Effects of microRNA-292-5p on myocardial ischemia-reperfusion injury through the peroxisome proliferator-activated receptor-α/-γ signaling pathway.

Ischemia-reperfusion injury (IRI) is a major cause of cardiac damage following various pathological processes, such as free radical damage and cell apoptosis. This study aims to investigate whether microRNA-292-5p (miR-292-5p) protects against myocardial ischemia-reperfusion injury (IRI) via the peroxisome proliferator-activated receptor (PPAR)-α/-γ signaling pathway in myocardial IRI mice models. Mouse models of myocardial IRI were established. Adult male C57BL/6 mice were divided into different groups. The hemodynamic indexes, levels of related inflammatory factors and serum myocardial enzymes, and malondialdehyde (MDA) content and the activity of superoxide dismutase (SOD) and glutathione peroxidase (GSH-Px) were detected.

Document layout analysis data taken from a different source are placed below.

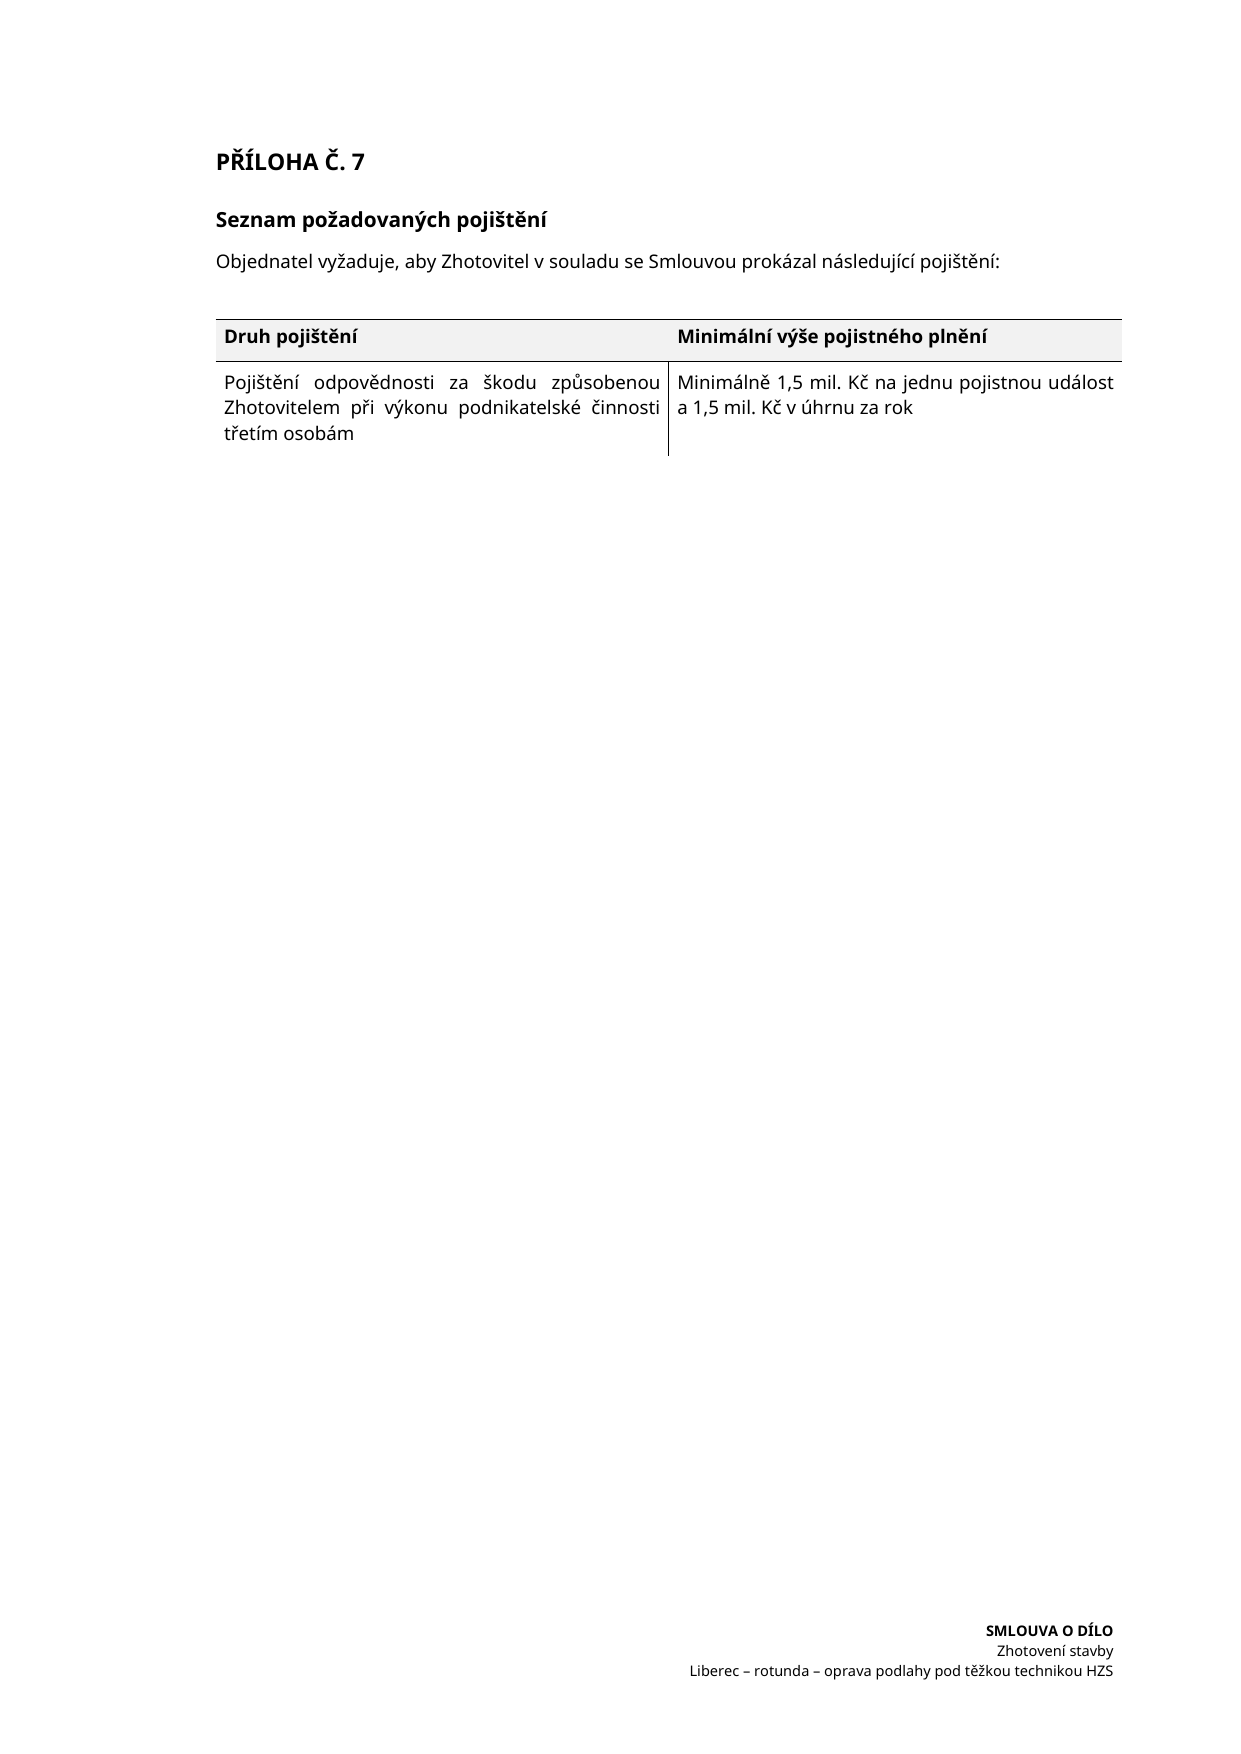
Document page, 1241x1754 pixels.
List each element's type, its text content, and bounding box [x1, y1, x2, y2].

table_header Minimální výše pojistného plnění [669, 320, 1122, 361]
table_cell Pojištění odpovědnosti za škodu způsobenou Zhotovitelem při výkonu podnikatelské činnosti třetím osobám [216, 362, 668, 456]
text Objednatel vyžaduje, aby Zhotovitel v souladu se Smlouvou prokázal následující pojištění: [216, 249, 1122, 274]
table_cell Minimálně 1,5 mil. Kč na jednu pojistnou událost a 1,5 mil. Kč v úhrnu za rok [669, 362, 1122, 456]
text Příloha č. 7 [216, 146, 1122, 177]
text Seznam požadovaných pojištění [216, 205, 1122, 233]
table_header Druh pojištění [216, 320, 669, 361]
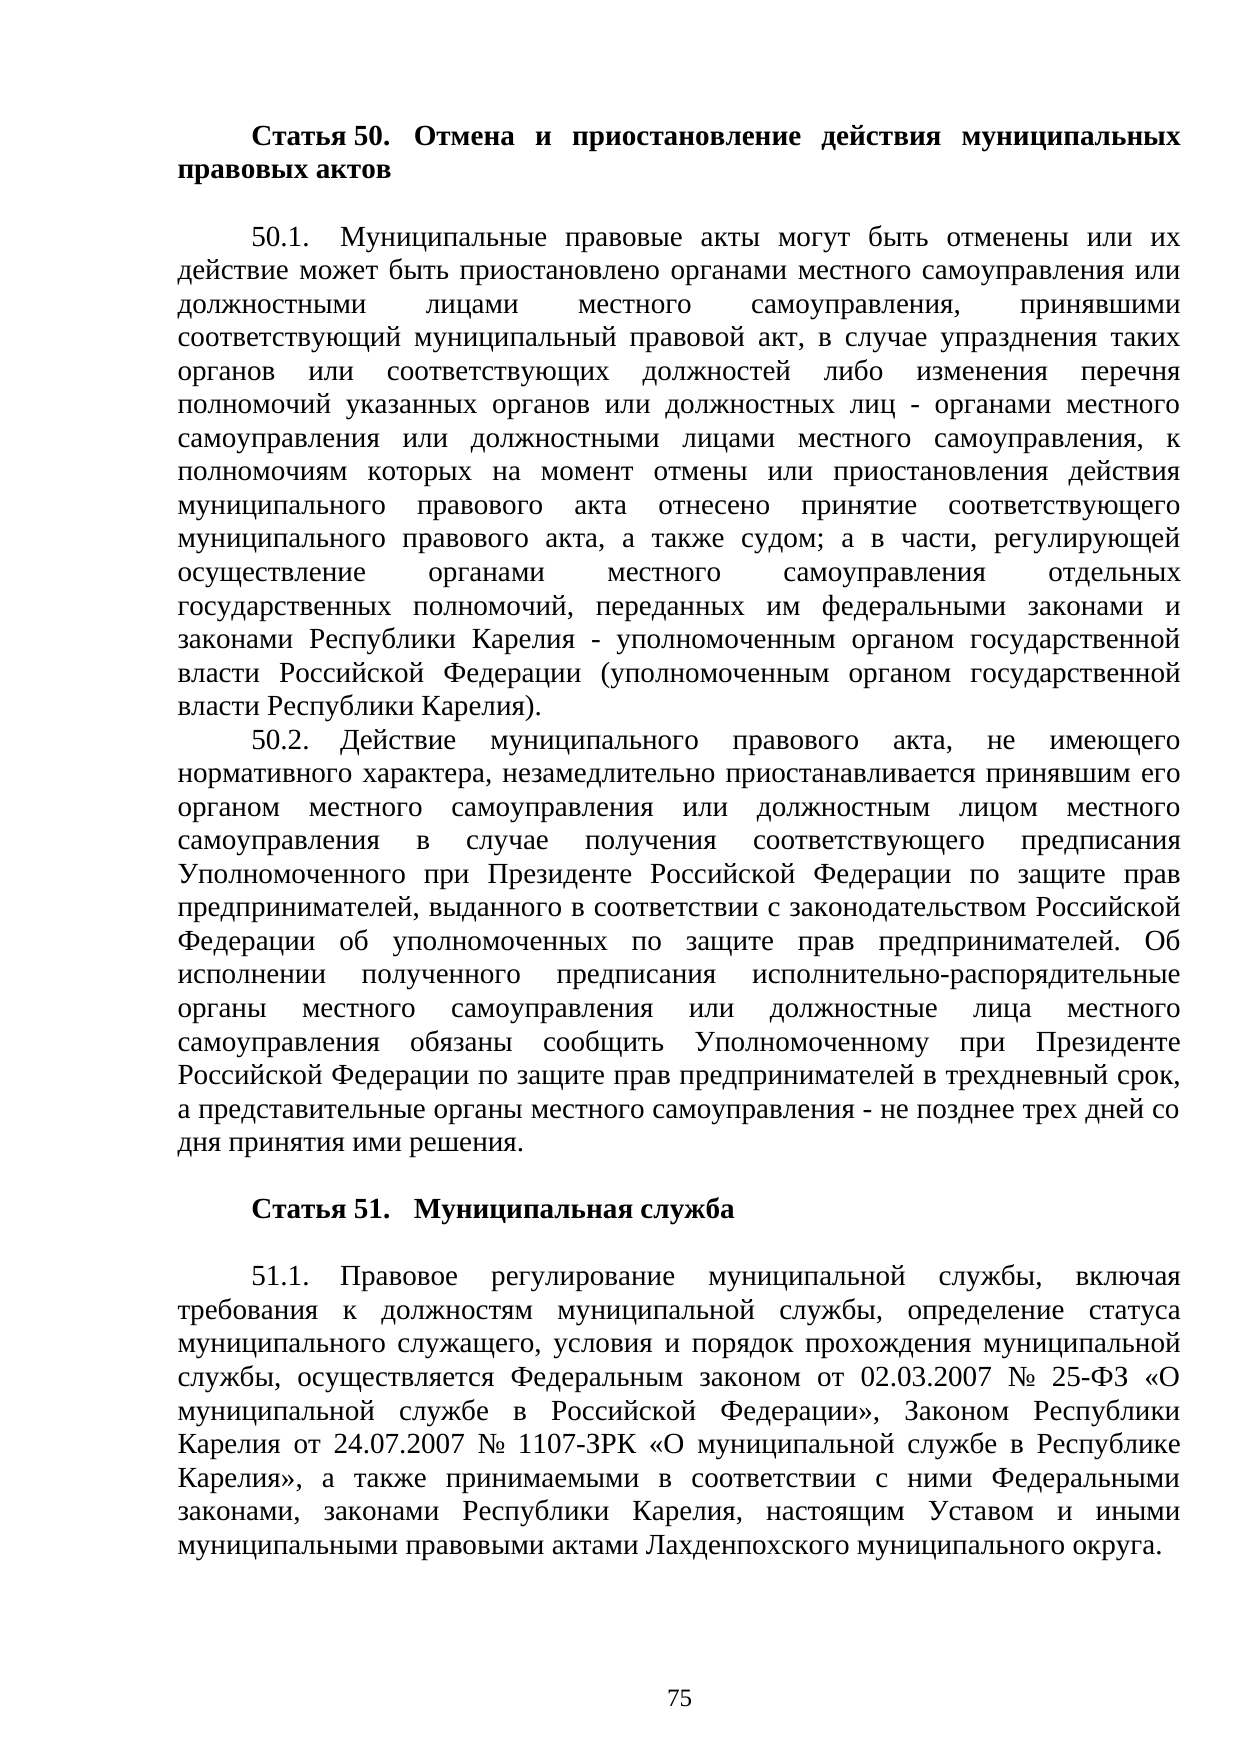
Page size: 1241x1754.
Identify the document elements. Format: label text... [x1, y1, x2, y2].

list Отмена и приостановление действия муниципальных правовых актов [177, 118, 1181, 185]
list Муниципальная служба [177, 1191, 1181, 1225]
list Правовое регулирование муниципальной службы, включая требования к должностям муниципальной службы, определение статуса муниципального служащего, условия и порядок прохождения муниципальной службы, осуществляется Федеральным законом от 02.03.2007 № 25-ФЗ «О муниципальной службе в Российской Федерации», Законом Республики Карелия от 24.07.2007 № 1107-ЗРК «О муниципальной службе в Республике Карелия», а также принимаемыми в соответствии с ними Федеральными законами, законами Республики Карелия, настоящим Уставом и иными муниципальными правовыми актами Лахденпохского муниципального округа. [177, 1258, 1181, 1560]
list Муниципальные правовые акты могут быть отменены или их действие может быть приостановлено органами местного самоуправления или должностными лицами местного самоуправления, принявшими соответствующий муниципальный правовой акт, в случае упразднения таких органов или соответствующих должностей либо изменения перечня полномочий указанных органов или должностных лиц - органами местного самоуправления или должностными лицами местного самоуправления, к полномочиям которых на момент отмены или приостановления действия муниципального правового акта отнесено принятие соответствующего муниципального правового акта, а также судом; а в части, регулирующей осуществление органами местного самоуправления отдельных государственных полномочий, переданных им федеральными законами и законами Республики Карелия - уполномоченным органом государственной власти Российской Федерации (уполномоченным органом государственной власти Республики Карелия). [177, 219, 1181, 722]
list Действие муниципального правового акта, не имеющего нормативного характера, незамедлительно приостанавливается принявшим его органом местного самоуправления или должностным лицом местного самоуправления в случае получения соответствующего предписания Уполномоченного при Президенте Российской Федерации по защите прав предпринимателей, выданного в соответствии с законодательством Российской Федерации об уполномоченных по защите прав предпринимателей. Об исполнении полученного предписания исполнительно-распорядительные органы местного самоуправления или должностные лица местного самоуправления обязаны сообщить Уполномоченному при Президенте Российской Федерации по защите прав предпринимателей в трехдневный срок, а представительные органы местного самоуправления - не позднее трех дней со дня принятия ими решения. [177, 722, 1181, 1158]
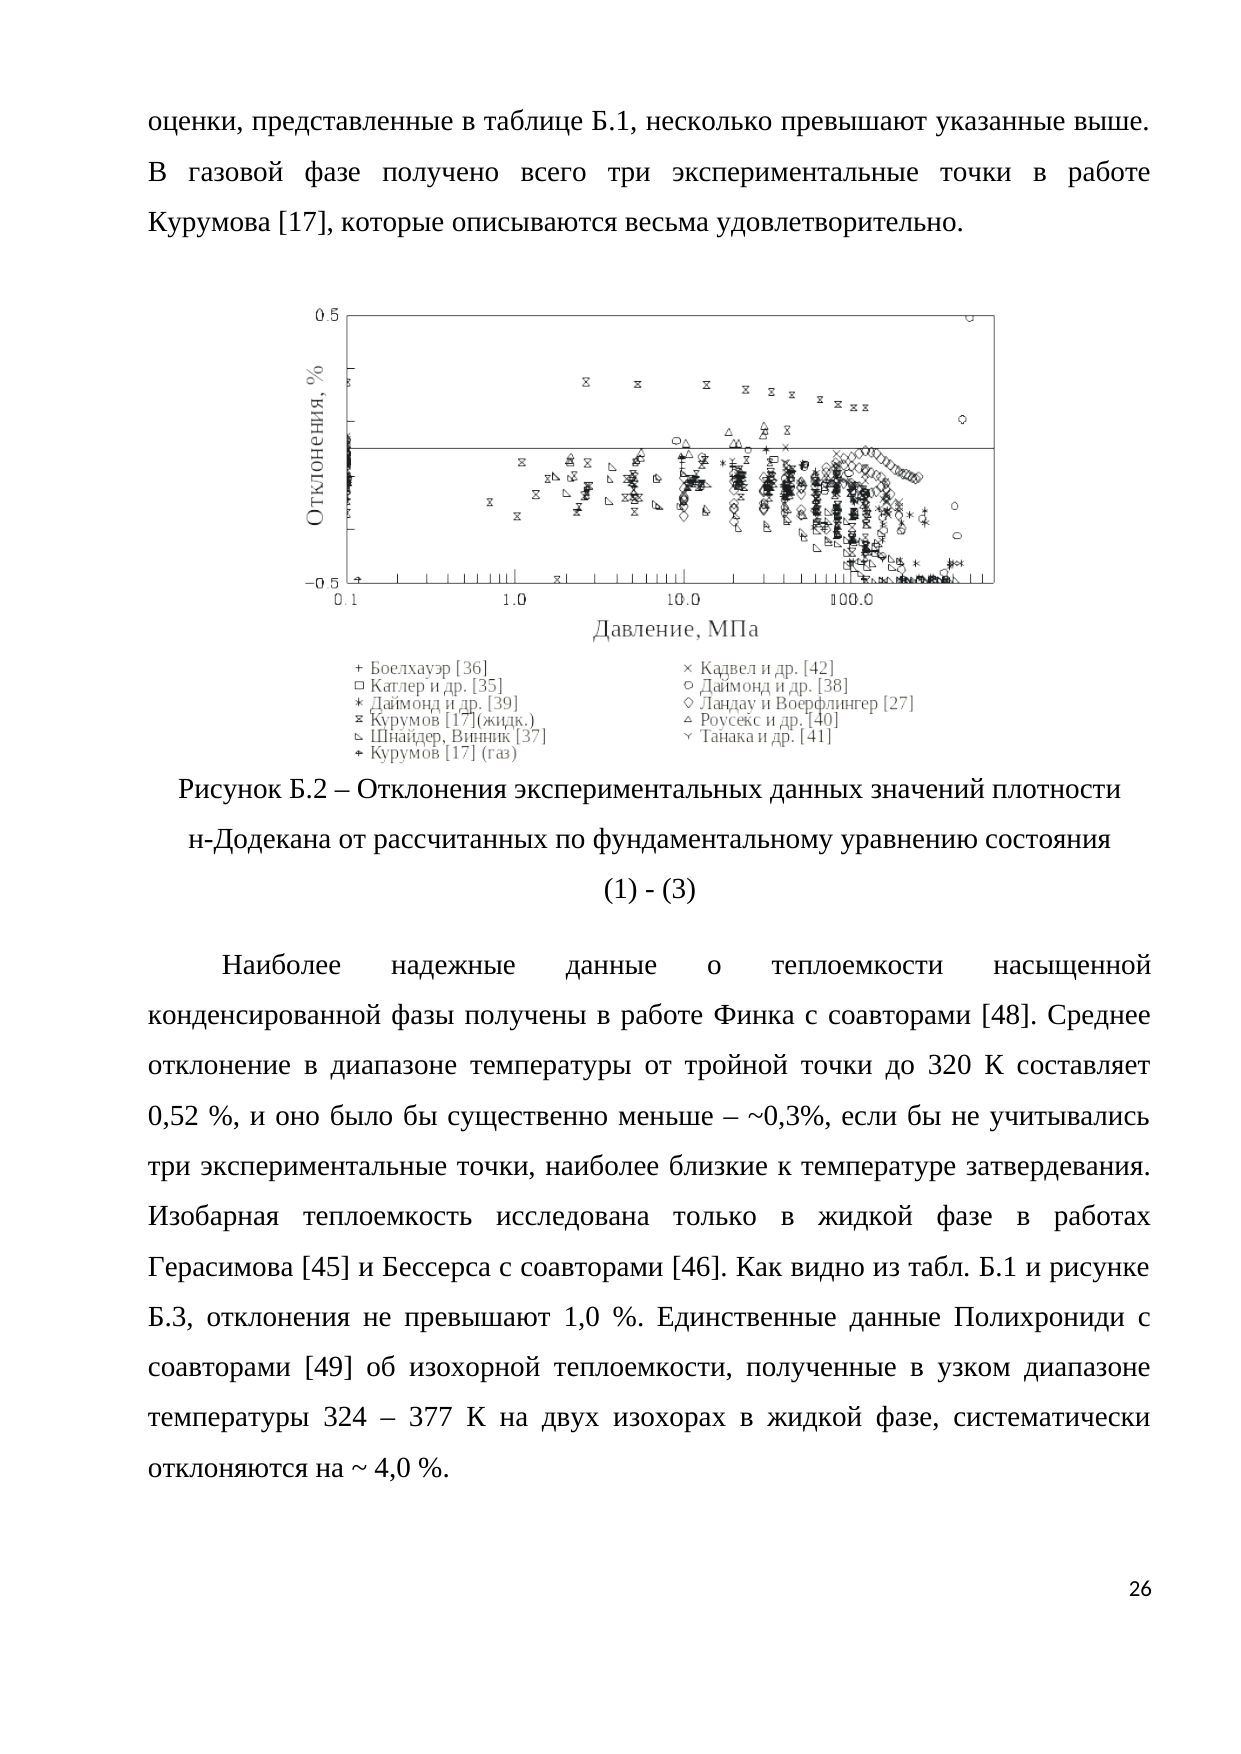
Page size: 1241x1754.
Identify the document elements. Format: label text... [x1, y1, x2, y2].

text Наиболее надежные данные о теплоемкости насыщенной конденсированной фазы получены в работе Финка с соавторами [48]. Среднее отклонение в диапазоне температуры от тройной точки до 320 К составляет 0,52 %, и оно было бы существенно меньше – ~0,3%, если бы не учитывались три экспериментальные точки, наиболее близкие к температуре затвердевания. Изобарная теплоемкость исследована только в жидкой фазе в работах Герасимова [45] и Бессерса с соавторами [46]. Как видно из табл. Б.1 и рисунке Б.3, отклонения не превышают 1,0 %. Единственные данные Полихрониди с соавторами [49] об изохорной теплоемкости, полученные в узком диапазоне температуры 324 – 377 К на двух изохорах в жидкой фазе, систематически отклоняются на ~ 4,0 %. [148, 947, 1152, 1483]
text Рисунок Б.2 – Отклонения экспериментальных данных значений плотности н-Додекана от рассчитанных по фундаментальному уравнению состояния (1) - (3) [148, 771, 1152, 905]
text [148, 103, 1152, 237]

The 2,3,5-triphenyltetrazolium chloride (TTC) staining was applied to determine infarct size. TUNEL staining was used to detect cardiomyocyte apoptosis. RT-qPCR and western blotting were performed to measure the related gene expressions. Compared with the model group and the T0070907 + miR-292-5p inhibitor, the miR-292-5p inhibitor group exhibited decreased incidence and duration time of ventricular tachycardia and ventricular fibrillation, serum myocardial enzymes, TNF-α, IL-6, IL-1β, MDA, cardiomyocyte apoptosis, expressions of Bax and p53 in addition to increased SOD and GSH-Px activity, and increased expressions of Bcl-2, PPARα, PPARγ, PLIN5, AQP7, and PCK1. The T0070907 group exhibited opposite results compared to the miR-292-5p inhibitor group. The results indicate that miR-292-5p downregulation protects against myocardial IRI through activation of the PPAR-α/PPAR-γ signaling pathway.